Over the years, Samuelsson has established himself as a leading restaurateur in New York, opening notable establishments such as Red Rooster in 2010, Hav & Mar in 2022, and Metropolis in 2023. He has also penned cookbooks and memoirs and has been a regular presence on the Food Network for years.
Now, Samuelsson is venturing into a new field: home goods. In collaboration with West Elm, he is launching a 32-piece collection inspired by his Scandinavian and Ethiopian heritage and his life in New York City.
In an interview with Quartz, Samuelsson shared his thoughts on the changes in dining out post-COVID-19, his inspirations for cooking and design, and his future plans. This interview has been edited for length and clarity.
Quartz: Three years after COVID-19 lockdowns disrupted the restaurant industry, how have people’s dining out habits changed?
Samuelsson: During the pandemic, the quality of at-home dining improved, creating a new generation of great home cooks. Now, when people dine out, they seek exceptional service and theatrical dining experiences. They want to feel special and be part of something.
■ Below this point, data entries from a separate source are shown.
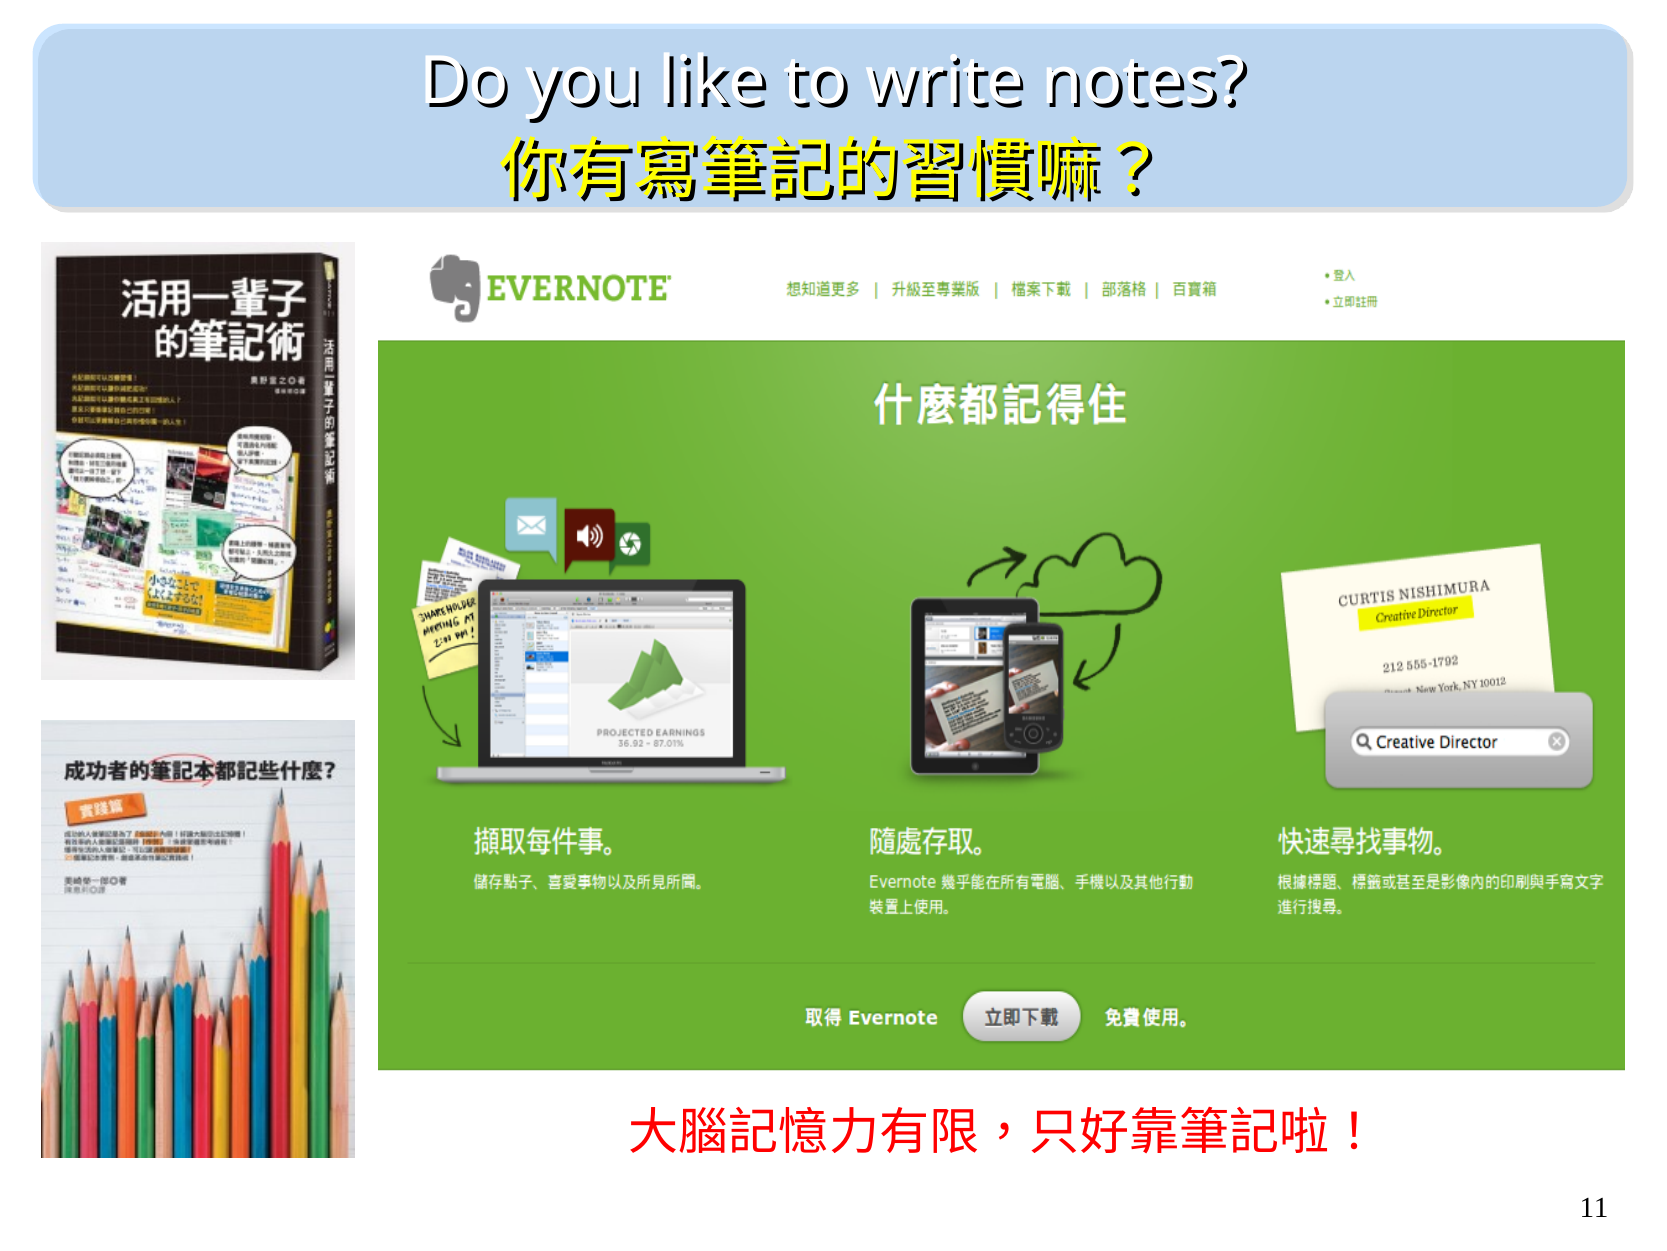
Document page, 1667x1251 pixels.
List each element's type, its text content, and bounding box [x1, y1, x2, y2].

title Do you like to write notes? 你有寫筆記的習慣嘛？ [125, 26, 1542, 207]
picture [41, 720, 355, 1158]
text_box [32, 23, 1628, 207]
picture [378, 230, 1625, 1080]
text_box 大腦記憶力有限，只好靠筆記啦！ [383, 1092, 1625, 1168]
picture [41, 242, 355, 680]
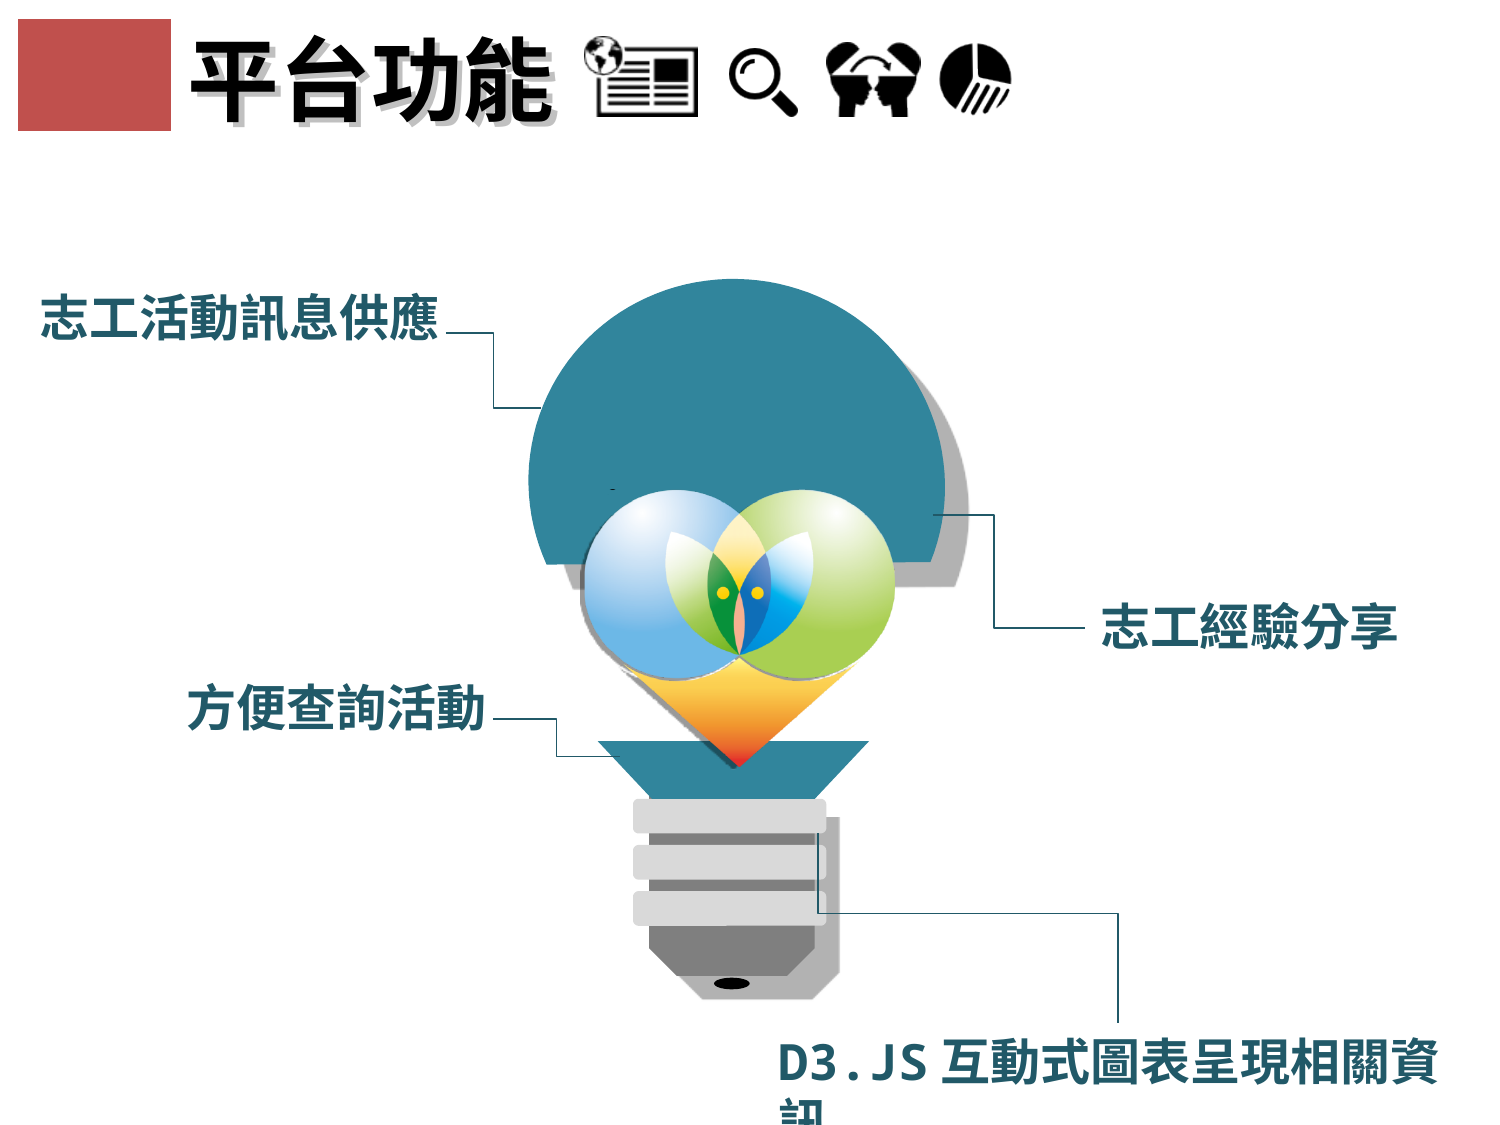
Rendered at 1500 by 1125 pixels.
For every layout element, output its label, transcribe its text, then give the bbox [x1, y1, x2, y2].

text_box 志工經驗分享 [1084, 587, 1428, 669]
text_box D3.JS互動式圖表呈現相關資訊 [763, 1023, 1472, 1125]
text_box [714, 977, 750, 990]
text_box [819, 844, 827, 880]
picture [584, 489, 897, 767]
text_box [621, 767, 845, 976]
text_box [819, 891, 827, 913]
text_box 志工活動訊息供應 [24, 278, 486, 360]
picture [729, 48, 798, 117]
text_box 方便查詢活動 [171, 668, 514, 750]
picture [584, 36, 698, 117]
title 平台功能 [122, 0, 621, 172]
text_box [528, 278, 945, 565]
text_box [18, 19, 122, 131]
picture [938, 42, 1013, 117]
picture [826, 42, 921, 117]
There are also more dining choices available, and these options are continually improving. Food that once took two days to get can now be obtained in an hour.
Quartz: The ambiance at Red Rooster, including live music, is a key part of the experience. What factors, beyond food, do you consider important when cultivating or visiting a restaurant?
Samuelsson: At Red Rooster, it’s about reflecting the vibrant Harlem community. Live music not only enhances the dining experience but also supports local musicians. It’s crucial for us to integrate into and contribute to the community.
For Hav & Mar in Chelsea, we incorporate local elements like art programs coordinated by our partner, Derrick Adams. Being part of the community involves thorough research and respect for its history.
Quartz: What inspired you to create a home goods collection for West Elm, and how did your inspirations overlap with those in your culinary career?
Samuelsson: As a creative, cooking has been my main focus, but I’ve also been painting and writing for years. Designing restaurants involves collaboration with architects, and often, I initiate the design prototypes.
The collaboration with West Elm was a true partnership; they were receptive to my ideas. It was a rewarding experience, working with an established yet open-minded partner.
Quartz: What aspect of this collaboration with West Elm makes you the most proud?
Samuelsson: I’m proud of the fusion of bright woods inspired by my father’s fishing village in Sweden and prints from Africa. Despite the diverse influences, it all comes together as one cohesive collection.
Quartz: At the end of a long, stressful day, what do you always come back to?
Samuelsson: Cooking. Whether it’s shopping for ingredients, explaining food to my kids, or thinking about new dishes, cooking remains my core passion. While I feel like an intern in areas like writing, painting, or furniture design, I know exactly where I’m headed with cooking.